O patriarca acenou, satisfeito com a crueldade e lealdade do subordinado.
— Ficarás sob meu comando. Um Dragão de Fogo Dourado precisa de recursos e mestres dignos… Se fores leal, garantir-te-ei um futuro glorioso! — prometeu o patriarca.
— Obrigado, senhor, obrigado! — Luo Xiao curvou-se, tomado pela emoção.
Glória!

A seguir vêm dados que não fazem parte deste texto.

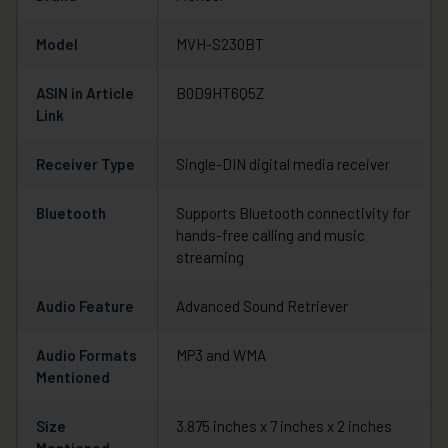
Model
MVH-S230BT
ASIN in Article
B0D9HT6Q5Z
Link
Receiver Type
Single-DIN digital media receiver
Bluetooth
Supports Bluetooth connectivity for
hands-free calling and music
streaming
Audio Feature
Advanced Sound Retriever
Audio Formats
MP3 and WMA
Mentioned
Size
3.875 inches x 7 inches x 2 inches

Era isso que Luo Xiao almejava: glória e poder, não uma vida obscura nas terras estéreis, mas o topo da Cidade-Estado do Dragão Ancestral, plena de riquezas.
...
Mingliang, durante todo o tempo, ensaiou mentalmente mil respostas para o severo patriarca da Casa Li, inventando desculpas para esconder sua verdadeira origem. No fim, percebeu que, para aquela família, ele era invisível.
Sem sequer um olhar, muito menos uma palavra dirigida a si.
Sentiu um gosto amargo na boca. Tantos mestres já haviam predito que ele seria alguém grandioso, uma fênix entre os homens. Como pôde, em poucos anos de errância, tornar-se tão simples e transparente assim?